B-Metro Reporter
KIDZCAN Zimbabwe plans to roll out an awareness programme targeting health workers in Bulawayo in a bid to ensure that nurses help in early diagnosis of child cancers that usually present late at health facilities, denting the patients’ chances of survival.
Cancer is curable if detected early.
Speaking in an interview on the sidelines of a National Aids Council workshop in Darwendale in Mashonaland West province this week, executive director of Kidzcan Zimbabwe, Daniel Mckenzie, said they were coming to Bulawayo after having piloted the training programme in Harare and Chitungwiza.
Kidzcan Zimbabwe is a humanitarian child-centred private voluntary organisation dedicated to increasing the survival rate of children suffering from cancer and blood-related disorders in Zimbabwe.
“In this month of November, we are in Bulawayo province and we are engaging City Health through their clinics, to raise awareness but more-so with the health practitioners and we are asking them to partner with us and give us access to their clinics.
“Children with cancer get cancer between zero and six years of age and these children in those age groups present to local clinics. In this case we are asking for all the matrons in Bulawayo, the sister-in-charge from each clinic and two nurses from the same clinic and then four home-based carers, ”said Mckenzie.
He said they expected to train at least 170 health staff from council’s 23 clinics.
He said the reason why they were holding the training was because some of the health staff were not trained on child cancers, or it was not part of their curriculum during training.

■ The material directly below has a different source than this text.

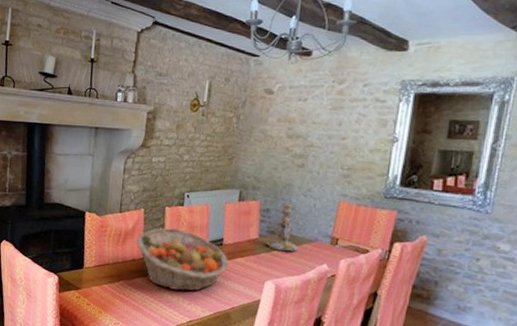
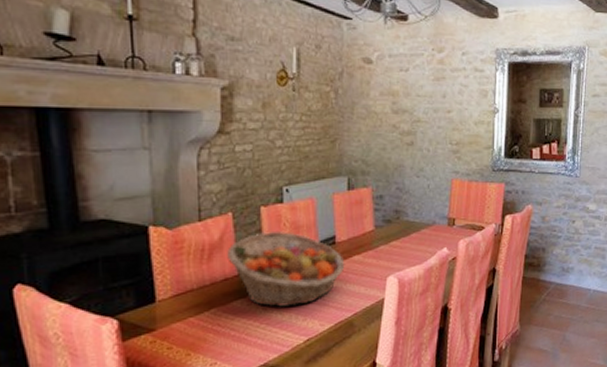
candlestick: present [266,203,297,252] -> none [383,187,416,241]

He said they had noted that delays in detecting cancers in children were partly a result of late referrals by clinics.
The awareness programme would focus primarily on the cancer of the eye and cancer of the kidney, though information on other cancers would also be shared.
“Our main message is that if you suspect, refer that child. Even if we send 90 percent to 99 percent back, but if we find one or two, that’s a 100 percent to someone else’s family,” said Mckenzie noting that his organisation was just facilitating the training that would be done by medical practitioners.
Meanwhile, Kidzcan also has a partnership with private schools through which it raises awareness on child cancers.
“It’s basically about us coming to assembly, speaking to the teachers, headmasters and the pupils and sharing with them the different signs and symptoms of cancer.
“What we are trying to say is that teachers spend more time with the children and the more we can inform and educate the teachers to look out for anything that’s wrong with the children, they can also help to refer those children,” he said.
He said if more people were educated on cancer it would assist with early diagnosis and better treatment outcomes.
The organisation was reaching out to public schools as well with Entumbane and Mzilikazi primary schools having been reached under the awareness programme.